TASK INPUTS:
□ □ □ □

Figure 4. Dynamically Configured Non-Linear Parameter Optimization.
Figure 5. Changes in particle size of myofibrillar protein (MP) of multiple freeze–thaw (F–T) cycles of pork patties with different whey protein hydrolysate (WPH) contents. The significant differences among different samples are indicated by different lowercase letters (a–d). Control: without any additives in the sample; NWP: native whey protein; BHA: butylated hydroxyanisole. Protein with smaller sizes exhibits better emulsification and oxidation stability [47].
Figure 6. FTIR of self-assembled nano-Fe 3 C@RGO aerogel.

□ □ □ □

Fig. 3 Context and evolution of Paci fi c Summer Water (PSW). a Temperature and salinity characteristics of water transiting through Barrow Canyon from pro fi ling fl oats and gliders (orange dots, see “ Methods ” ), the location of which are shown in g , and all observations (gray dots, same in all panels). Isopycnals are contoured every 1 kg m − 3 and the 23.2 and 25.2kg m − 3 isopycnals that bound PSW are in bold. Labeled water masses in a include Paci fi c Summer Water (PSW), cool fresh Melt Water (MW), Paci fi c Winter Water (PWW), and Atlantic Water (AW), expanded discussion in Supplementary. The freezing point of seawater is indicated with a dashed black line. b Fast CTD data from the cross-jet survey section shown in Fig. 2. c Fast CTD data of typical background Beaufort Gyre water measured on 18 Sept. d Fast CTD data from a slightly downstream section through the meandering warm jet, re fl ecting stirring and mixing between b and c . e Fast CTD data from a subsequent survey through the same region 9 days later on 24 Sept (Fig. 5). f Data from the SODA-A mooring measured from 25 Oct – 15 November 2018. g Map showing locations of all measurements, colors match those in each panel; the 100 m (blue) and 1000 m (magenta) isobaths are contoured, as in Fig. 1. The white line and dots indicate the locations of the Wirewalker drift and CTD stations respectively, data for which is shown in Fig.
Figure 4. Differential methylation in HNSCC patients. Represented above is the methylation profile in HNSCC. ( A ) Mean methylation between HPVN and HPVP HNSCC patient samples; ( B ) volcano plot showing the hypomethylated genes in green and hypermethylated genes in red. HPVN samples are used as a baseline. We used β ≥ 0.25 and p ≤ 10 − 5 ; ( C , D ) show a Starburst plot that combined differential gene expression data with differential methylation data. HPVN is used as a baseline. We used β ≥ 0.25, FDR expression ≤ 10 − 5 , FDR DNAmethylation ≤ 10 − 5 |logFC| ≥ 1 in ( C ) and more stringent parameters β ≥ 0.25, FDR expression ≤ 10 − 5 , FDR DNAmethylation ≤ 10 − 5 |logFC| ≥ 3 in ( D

□ □ □ □

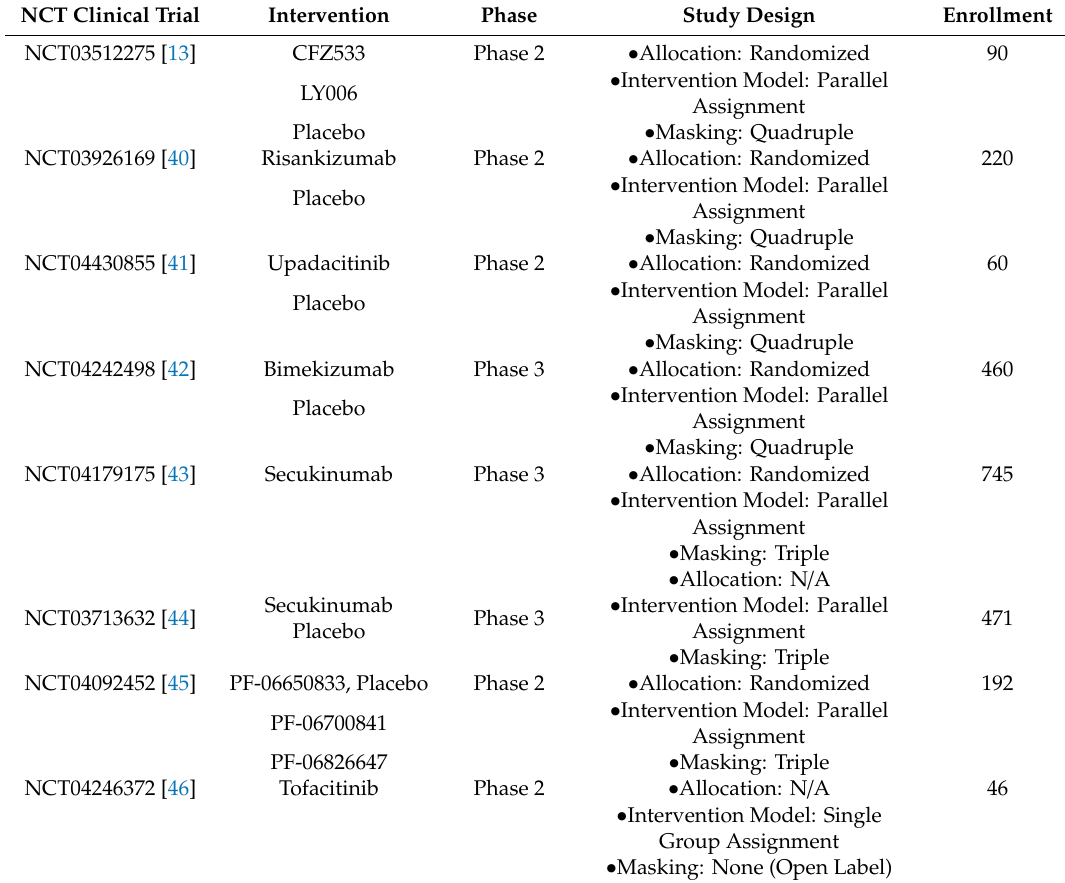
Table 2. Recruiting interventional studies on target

□ □ □ □

EXERCISE INSTRUCTIONS:
When the line with "Figure 4. Dynamically" is reached in the data above, start copying there, and copy each line exactly until the line with "Figure 6. FTIR" has been copied; copy nothing else.

ANSWER TO THIS EXERCISE:
Figure 4. Dynamically Configured Non-Linear Parameter Optimization.
Figure 5. Changes in particle size of myofibrillar protein (MP) of multiple freeze–thaw (F–T) cycles of pork patties with different whey protein hydrolysate (WPH) contents. The significant differences among different samples are indicated by different lowercase letters (a–d). Control: without any additives in the sample; NWP: native whey protein; BHA: butylated hydroxyanisole. Protein with smaller sizes exhibits better emulsification and oxidation stability [47].
Figure 6. FTIR of self-assembled nano-Fe 3 C@RGO aerogel.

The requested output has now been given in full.